Simmons went to Martin’s home around dusk and banged on the door, but she was in bed and did not answer. He then went to her window and knocked on it.

Williams arrived there from work as Simmons came around the house from the window. Martin told police she heard Williams tell him, “I’m not going to wake her up. That’s disrespectful,” Pickett said.

As Williams moved to enter the house, Simmons tried to push past him, and a struggle followed. Simmons punched Williams in the face so hard that “he was out cold,” Pickett said.

As Williams lay on the ground, Simmons hit him three more times as Martin tried to pull him away, the prosecutor said. Simmons went back to his car, yelling at them, he said.

Williams regained consciousness, but complained of headaches for days afterward, finding bright light painful and staying in his room in the dark.

On Oct. 18, Martin fed him some soup, but he threw up and went to bed, Pickett said. Later Martin heard a noise, and asked Williams whether he was OK.

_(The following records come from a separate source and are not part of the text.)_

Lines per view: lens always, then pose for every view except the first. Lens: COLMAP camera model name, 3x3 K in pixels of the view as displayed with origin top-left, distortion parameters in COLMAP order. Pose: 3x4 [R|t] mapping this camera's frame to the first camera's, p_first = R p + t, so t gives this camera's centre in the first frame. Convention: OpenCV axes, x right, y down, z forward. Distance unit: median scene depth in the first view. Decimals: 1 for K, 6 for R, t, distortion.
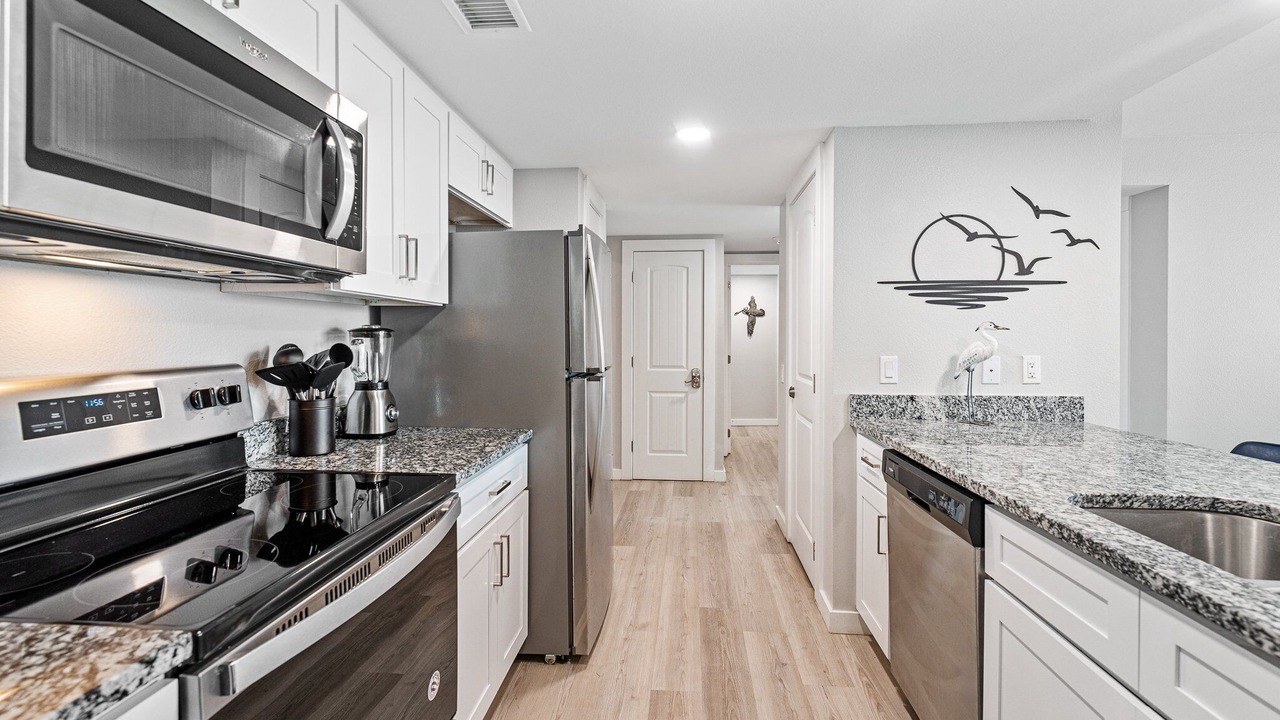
lens RADIAL K [[567.0, 0, 641.2], [0, 567.0, 341.9], [0, 0, 1]] dist [0.003212, -0.000946]
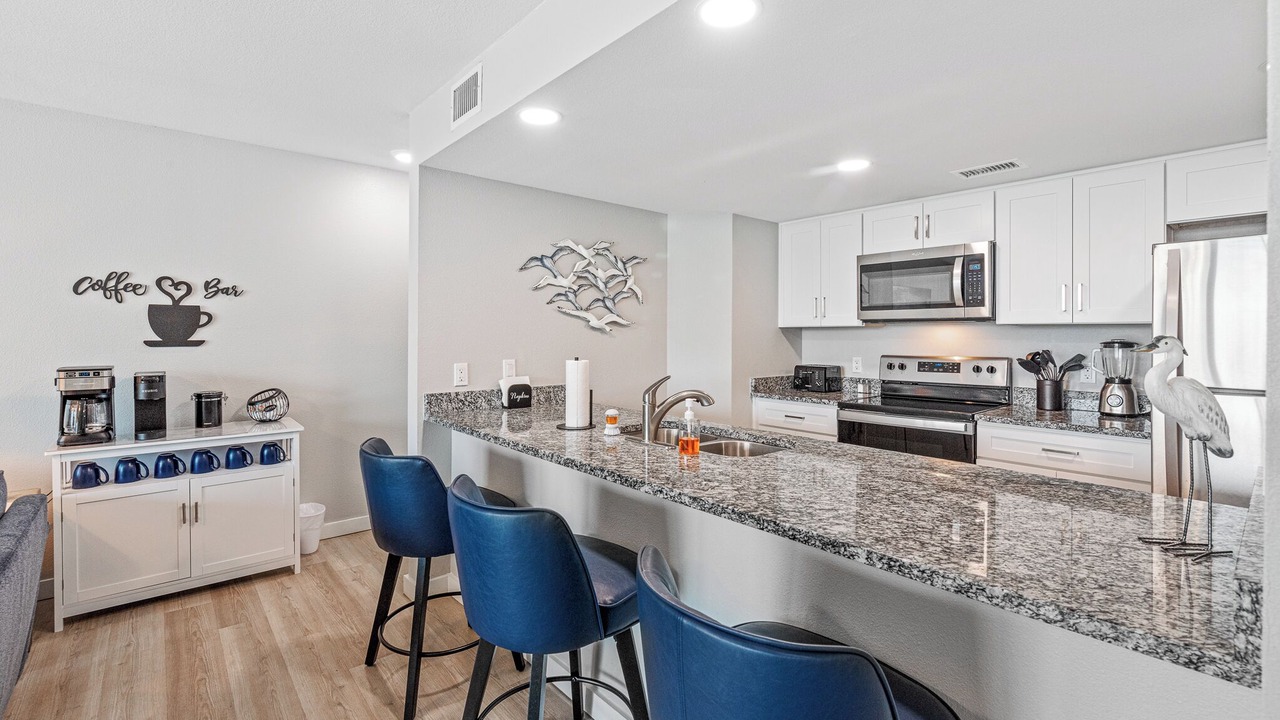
lens RADIAL K [[567.0, 0, 637.7], [0, 567.0, 333.7], [0, 0, 1]] dist [0.003212, -0.000946]
pose [[-0.703759, -0.003197, -0.710432, 1.205244], [-0.010506, 0.999927, 0.005907, -0.033914], [0.710361, 0.011621, -0.703741, 0.969527]]
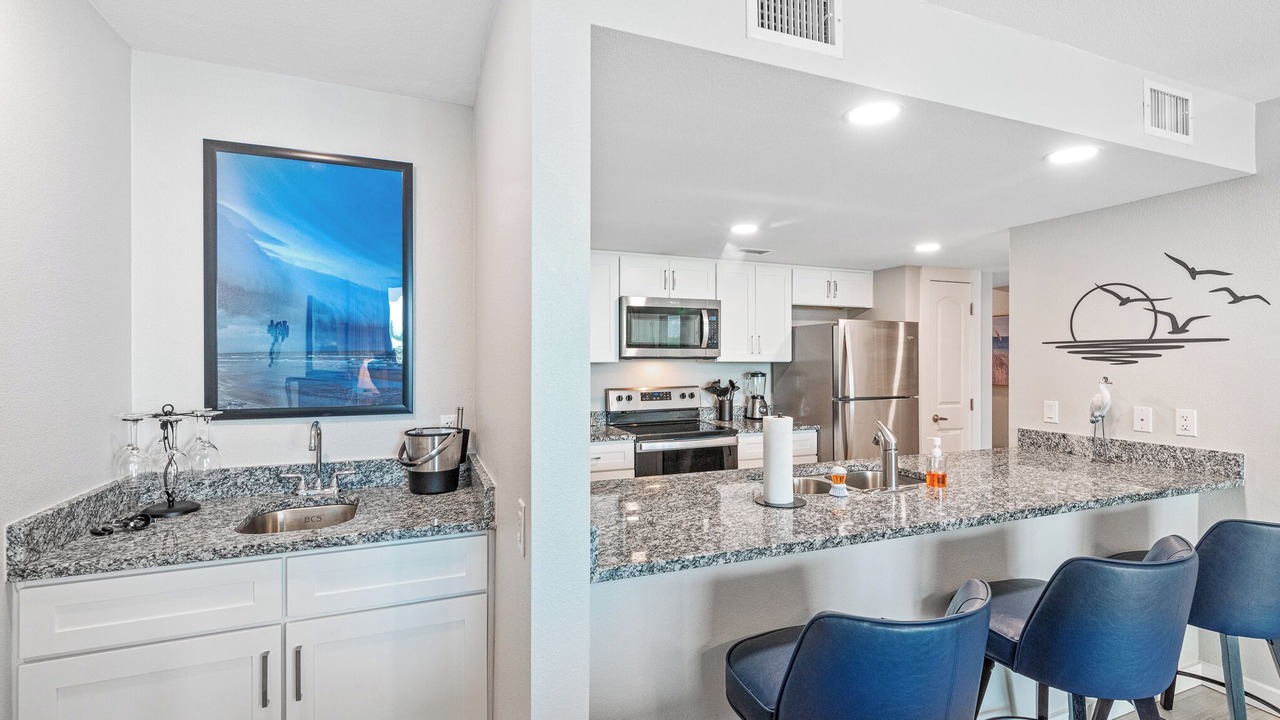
lens RADIAL K [[567.0, 0, 649.4], [0, 567.0, 358.3], [0, 0, 1]] dist [0.003212, -0.000946]
pose [[0.446837, -0.001057, -0.894615, 1.190749], [-0.009053, 0.999943, -0.005703, -0.055907], [0.894569, 0.010647, 0.446802, -0.373938]]
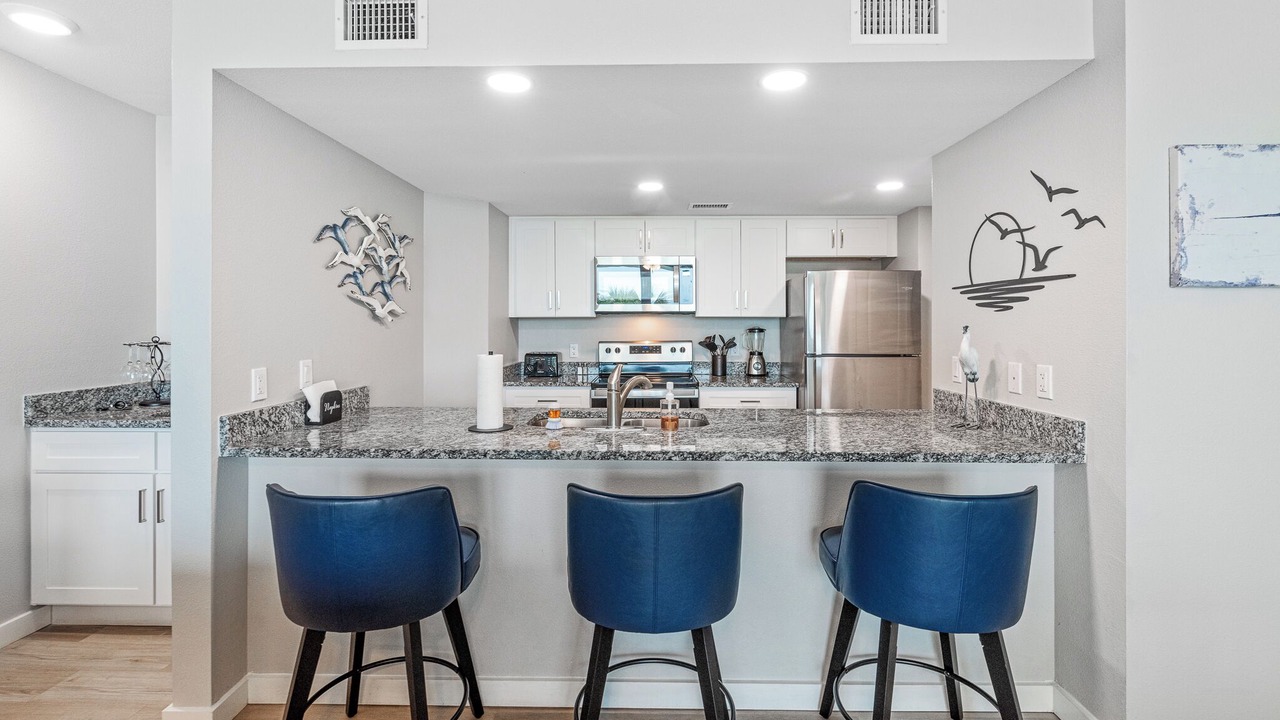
lens RADIAL K [[567.0, 0, 646.9], [0, 567.0, 320.9], [0, 0, 1]] dist [0.003212, -0.000946]
pose [[0.059346, -0.005216, -0.998224, 1.496703], [-0.010157, 0.999931, -0.005829, -0.030750], [0.998186, 0.010485, 0.059289, 0.359538]]
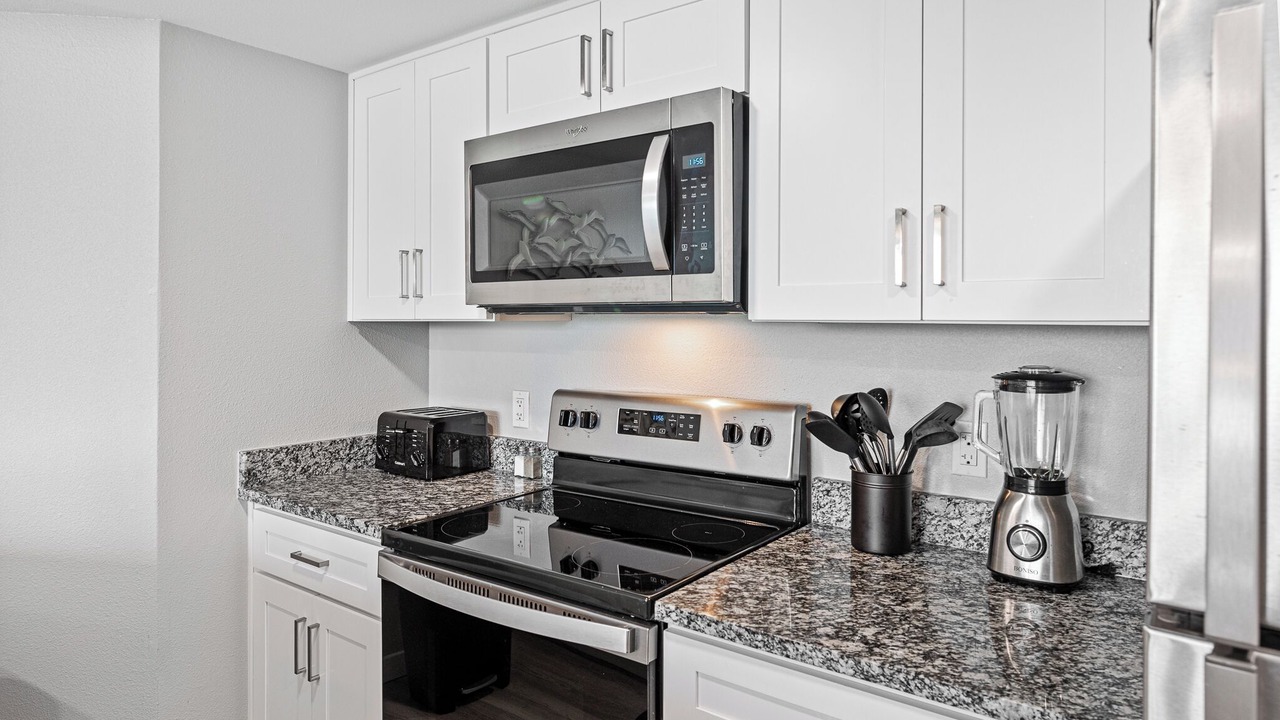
lens RADIAL K [[767.8, 0, 645.7], [0, 767.8, 322.7], [0, 0, 1]] dist [0.000714, -0.002330]
pose [[-0.532915, -0.000626, -0.846168, 0.266287], [-0.013944, 0.999870, 0.008042, -0.060415], [0.846054, 0.016085, -0.532855, 0.904103]]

“I’m fine, mom,” he replied, and those were his last words. She found his body in the bedroom.

Simmons was arrested the following Nov. 4, after police got the autopsy results. He has spent a year in jail awaiting trial.

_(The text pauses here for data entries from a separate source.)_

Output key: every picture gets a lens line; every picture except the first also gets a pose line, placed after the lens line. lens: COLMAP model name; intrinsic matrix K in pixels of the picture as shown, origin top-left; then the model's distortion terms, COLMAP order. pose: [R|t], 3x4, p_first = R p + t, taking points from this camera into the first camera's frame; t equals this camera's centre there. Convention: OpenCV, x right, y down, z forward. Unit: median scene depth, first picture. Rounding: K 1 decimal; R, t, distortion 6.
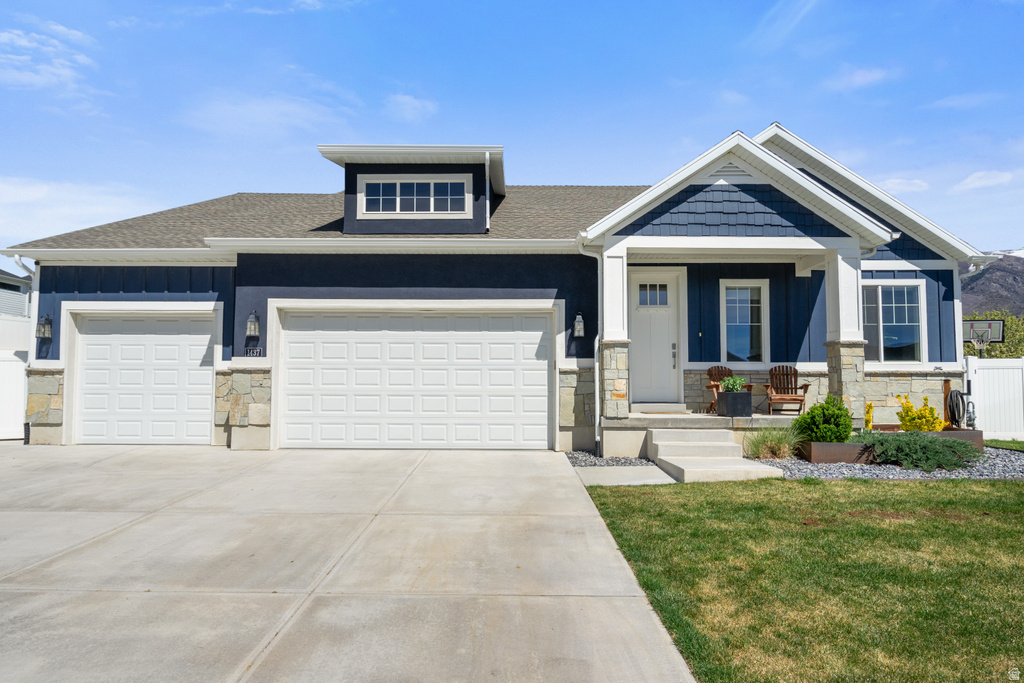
lens RADIAL K [[552.9, 0, 545.4], [0, 552.9, 362.4], [0, 0, 1]] dist [-0.000306, 0.000602]
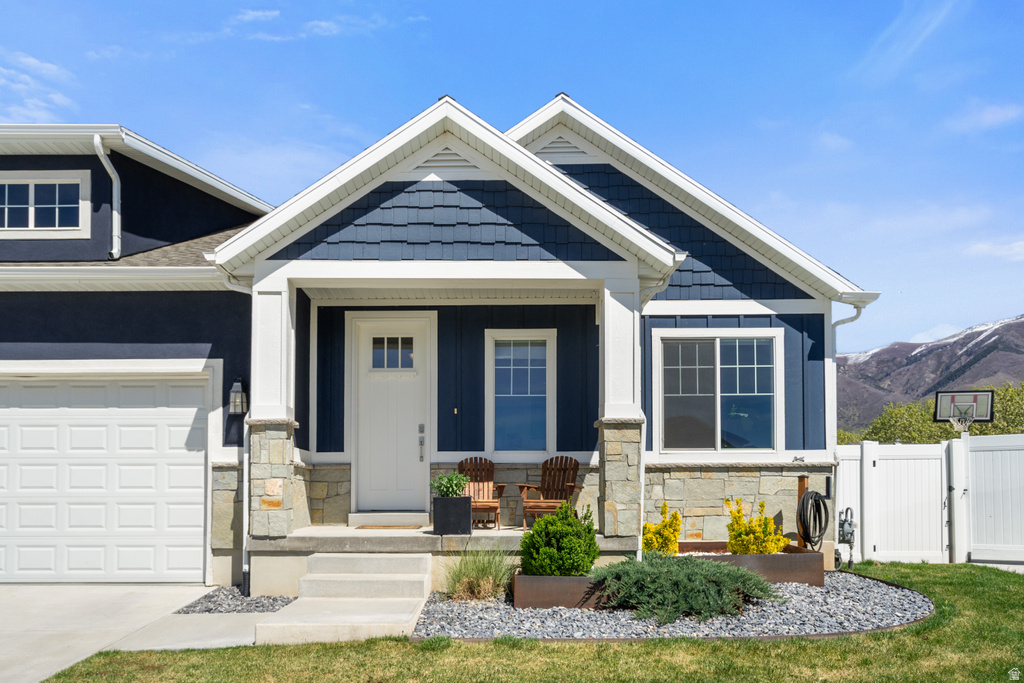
lens RADIAL K [[699.0, 0, 532.6], [0, 699.0, 469.9], [0, 0, 1]] dist [0.002587, -0.003527]
pose [[0.999981, -0.004722, 0.003842, 0.401228], [0.004616, 0.999618, 0.027236, -0.001216], [-0.003969, -0.027217, 0.999622, 0.148869]]
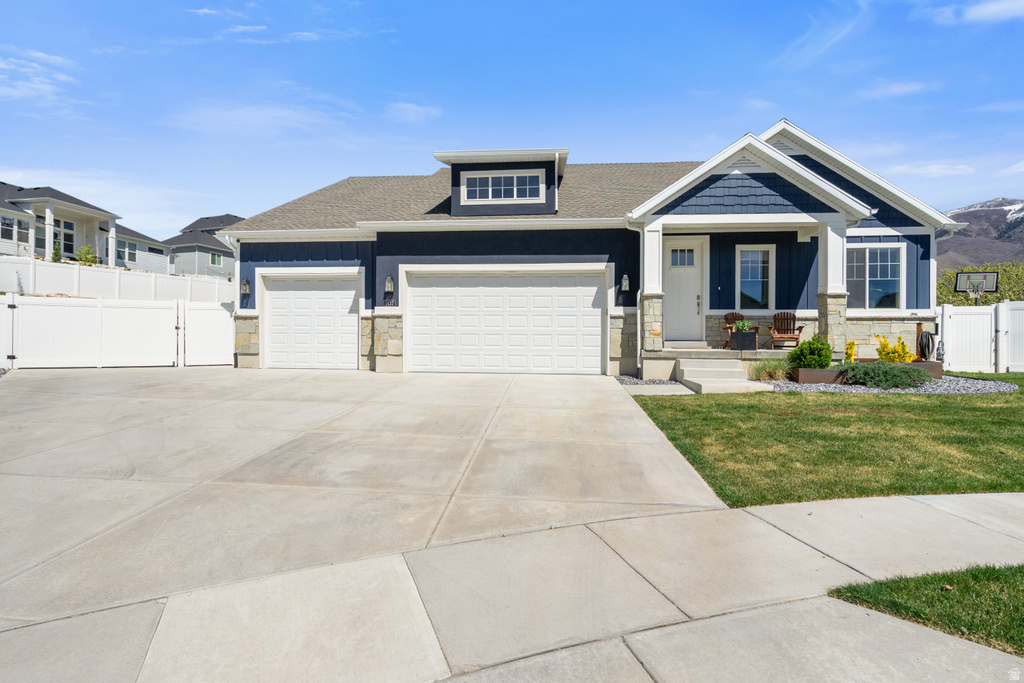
lens RADIAL K [[498.0, 0, 535.0], [0, 498.0, 337.0], [0, 0, 1]] dist [-0.003831, 0.002468]
pose [[0.994995, 0.003160, -0.099876, -0.035067], [0.002122, 0.998606, 0.052740, 0.001399], [0.099903, -0.052688, 0.993601, -0.222993]]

Defense attorney Anthony Johnson told the jury Simmons was not threatening or boisterous at Martin’s home, and had merely asked Williams whether Martin was OK, when she didn’t come to the door.

He said Williams attacked Simmons first, putting both hands on Simmons’ neck and choking him, forcing Simmons to punch him to defend himself.

Police took photos documenting the injuries to Simmons’ neck, Johnson said. Jurors will see those images, and hear a medical examiner testify to Williams’ precise cause of death, he said, urging them to pay particular attention to that testimony.

Sister raped, drowned

Simmons was convicted of raping and drowning his 7-year-old half-sister Dawn Worth in 1978.

In a unanimous 1999 decision upholding Simmons’ convictions for rape and murder, the Georgia Supreme Court recounted the evidence from his trial:

The girl was reported missing on the morning of April 21, 1978, when Simmons was supposed to have escorted the child on her walk to school.

Dawn Worth
Dawn Worth

Three days later, her body was found floating in what the court called a “lake,” just a fifth of a mile from her Wise Street home. Her hands were tied behind her back, and she had been raped. An autopsy determined her cause of death was drowning.

Then-District Attorney Bill Smith, now a senior Superior Court judge, said the “lake” referenced by the Supreme Court was a pit dug either for sand mining or an old city landfill.

Police retracing the little girl’s movements learned witnesses saw her walking down the street at 8:30 a.m., when a classmate spoke with her.

Search parties joined by soldiers from Fort Benning scoured the area before the body was discovered April 24.

Soldiers in Oakland Park await rides back to Fort Benning during the search for Dawn Worth in April 1978.
Soldiers in Oakland Park await rides back to Fort Benning during the search for Dawn Worth in April 1978.

Questioned the next day, Simmons told police he had helped Dawn get dressed for school and sent her on her way.

But during his trial in October 1979, an aunt testified that she overheard Simmons tell his mother he had tried to make Dawn go to school, but she followed him to the pit, where he tied her arms behind her back and put her in the water while they were playing.

Convicted of rape and malice or intentional murder, Simmons served 39 years and one month in prison. He was freed on May 9, 2018, and released to the same Wise Street home where he lived as a teen, according to the Georgia Board of Pardons and Paroles.

A Columbus police officer stands by the pit where Dawn Worth’s body was found in 1978.
A Columbus police officer stands by the pit where Dawn Worth’s body was found in 1978.